ASSIGNED TASK
Copy every record exactly, leaving the pictures out.

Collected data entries
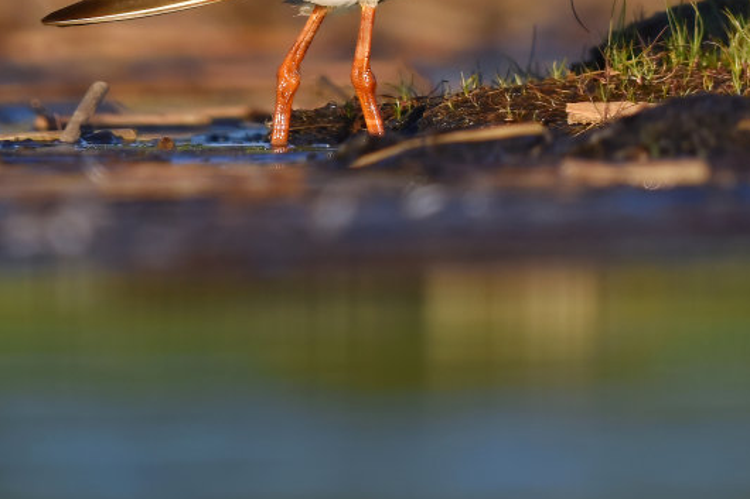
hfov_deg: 0.8
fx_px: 56604
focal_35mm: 2718
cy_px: -168
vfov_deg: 0.5
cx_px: 542
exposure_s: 1/500
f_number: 6.3
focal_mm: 600
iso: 140
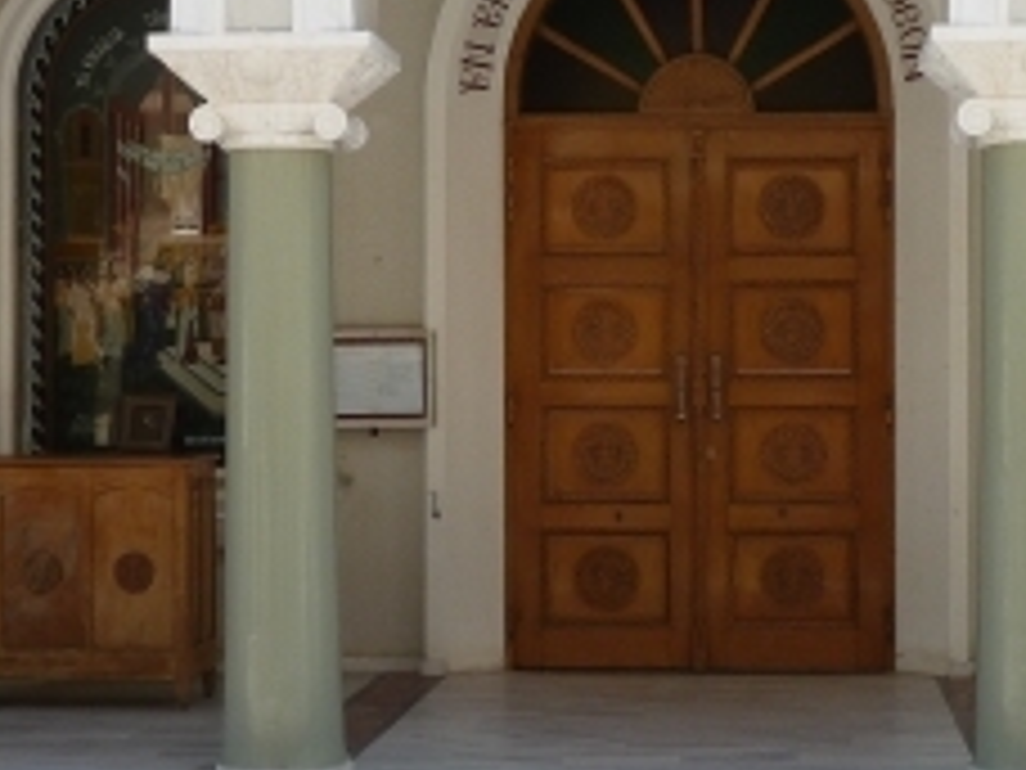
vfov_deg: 17.0
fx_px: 2579
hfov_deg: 22.4
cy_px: 419
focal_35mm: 87
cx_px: 644
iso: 100
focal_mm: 5.8
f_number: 3.6
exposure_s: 1/400
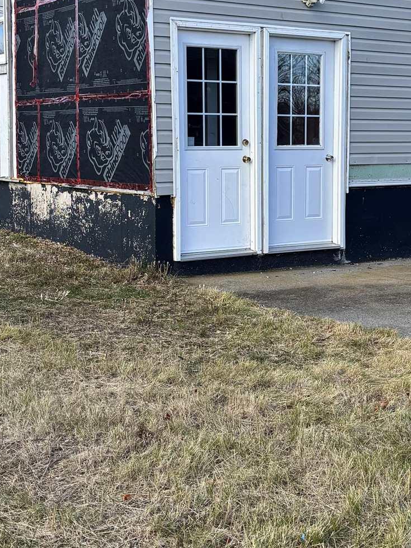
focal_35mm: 61
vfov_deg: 31.5
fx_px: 965
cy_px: 209
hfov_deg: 23.8
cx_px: 295
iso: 50
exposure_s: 1/1279
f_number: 1.6
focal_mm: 5.96
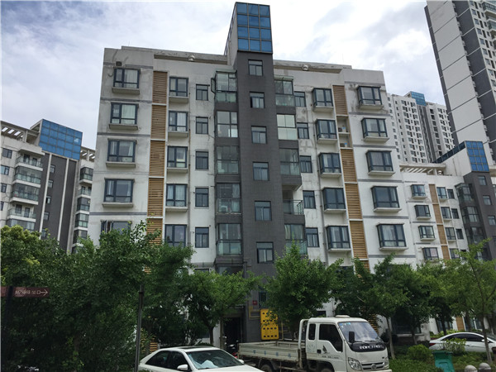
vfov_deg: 48.2
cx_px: 248
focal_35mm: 29
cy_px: 186
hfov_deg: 61.7
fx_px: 416
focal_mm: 4.15
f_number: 2.2
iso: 32
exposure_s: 1/3049
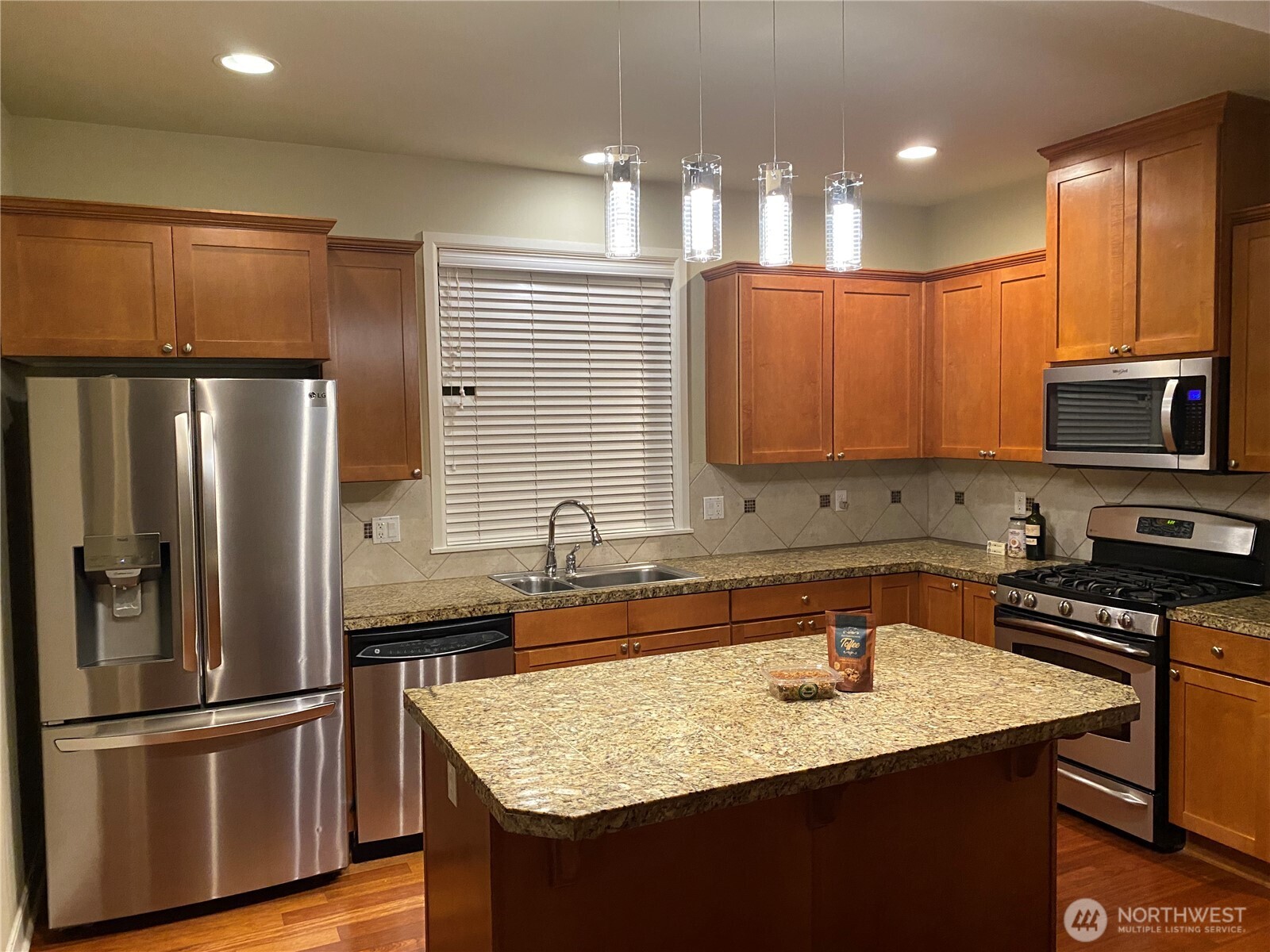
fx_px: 954
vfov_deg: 53.1
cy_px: 476
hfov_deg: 67.3
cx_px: 635
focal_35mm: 26
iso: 320
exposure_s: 1/60
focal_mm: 4.25
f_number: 1.8
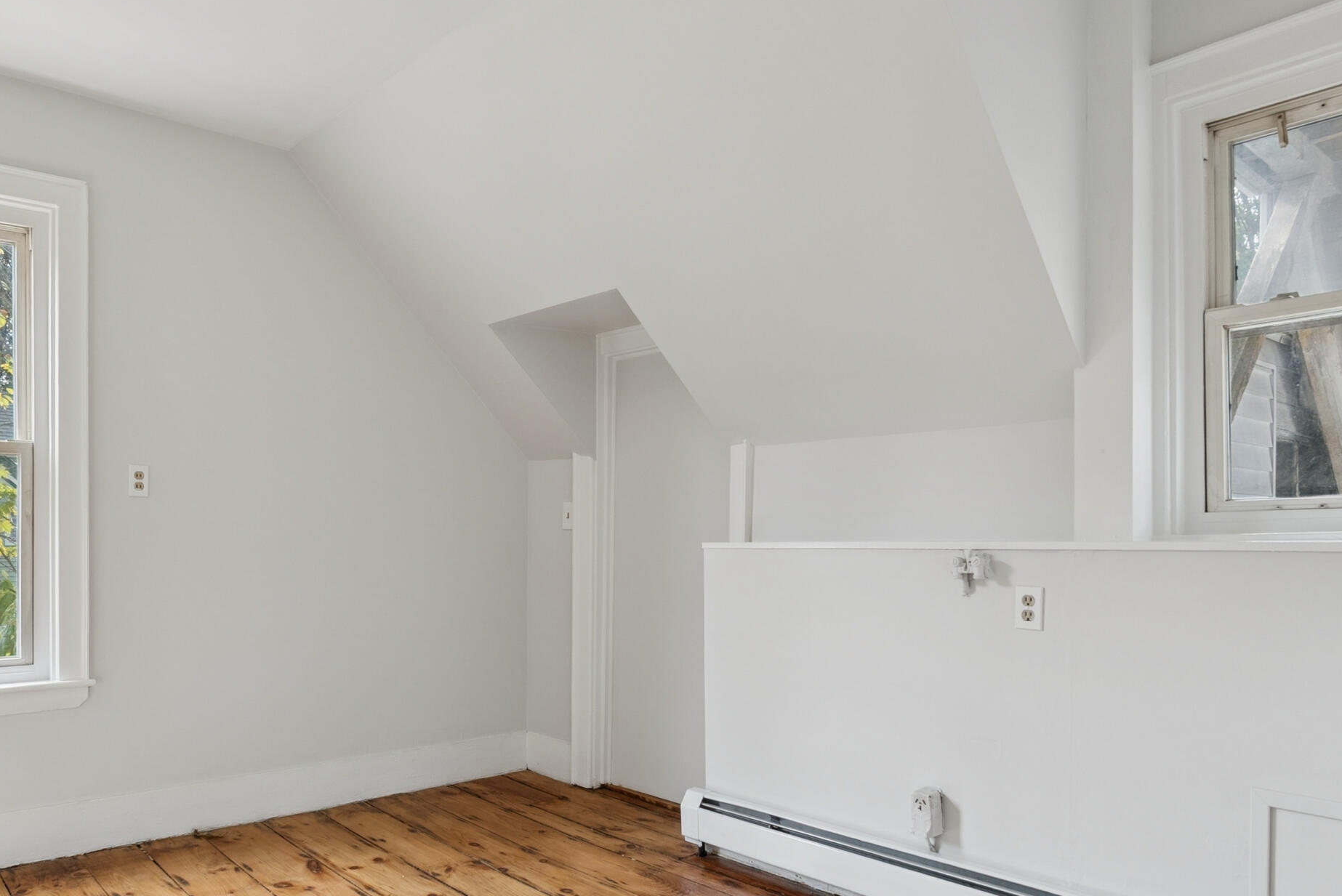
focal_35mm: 26
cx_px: 508
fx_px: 970
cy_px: 560
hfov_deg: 68.3
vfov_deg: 49.1
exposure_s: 1/100
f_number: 7.1
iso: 320
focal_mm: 16
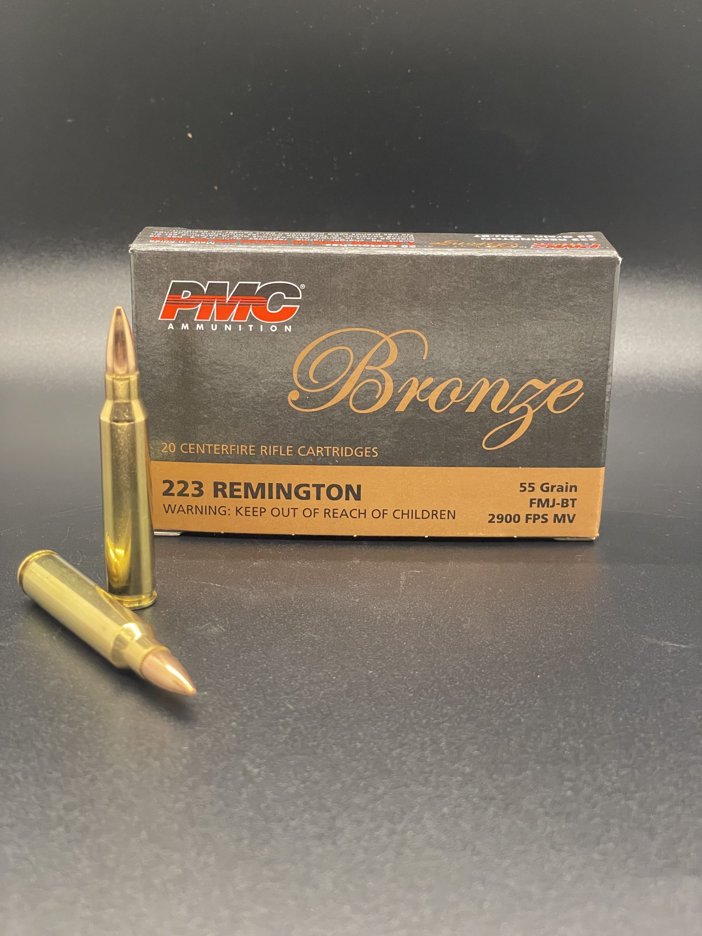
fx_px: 1406
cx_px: 351
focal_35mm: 52
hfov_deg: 28.0
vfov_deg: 36.8
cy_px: 468
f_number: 2
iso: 640
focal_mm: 6
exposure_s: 1/60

RESULT FOR THIS EXERCISE
hfov_deg: 0.8
fx_px: 56604
focal_35mm: 2718
cy_px: -168
vfov_deg: 0.5
cx_px: 542
exposure_s: 1/500
f_number: 6.3
focal_mm: 600
iso: 140
vfov_deg: 17.0
fx_px: 2579
hfov_deg: 22.4
cy_px: 419
focal_35mm: 87
cx_px: 644
iso: 100
focal_mm: 5.8
f_number: 3.6
exposure_s: 1/400
focal_35mm: 61
vfov_deg: 31.5
fx_px: 965
cy_px: 209
hfov_deg: 23.8
cx_px: 295
iso: 50
exposure_s: 1/1279
f_number: 1.6
focal_mm: 5.96
vfov_deg: 48.2
cx_px: 248
focal_35mm: 29
cy_px: 186
hfov_deg: 61.7
fx_px: 416
focal_mm: 4.15
f_number: 2.2
iso: 32
exposure_s: 1/3049
fx_px: 954
vfov_deg: 53.1
cy_px: 476
hfov_deg: 67.3
cx_px: 635
focal_35mm: 26
iso: 320
exposure_s: 1/60
focal_mm: 4.25
f_number: 1.8
focal_35mm: 26
cx_px: 508
fx_px: 970
cy_px: 560
hfov_deg: 68.3
vfov_deg: 49.1
exposure_s: 1/100
f_number: 7.1
iso: 320
focal_mm: 16
fx_px: 1406
cx_px: 351
focal_35mm: 52
hfov_deg: 28.0
vfov_deg: 36.8
cy_px: 468
f_number: 2
iso: 640
focal_mm: 6
exposure_s: 1/60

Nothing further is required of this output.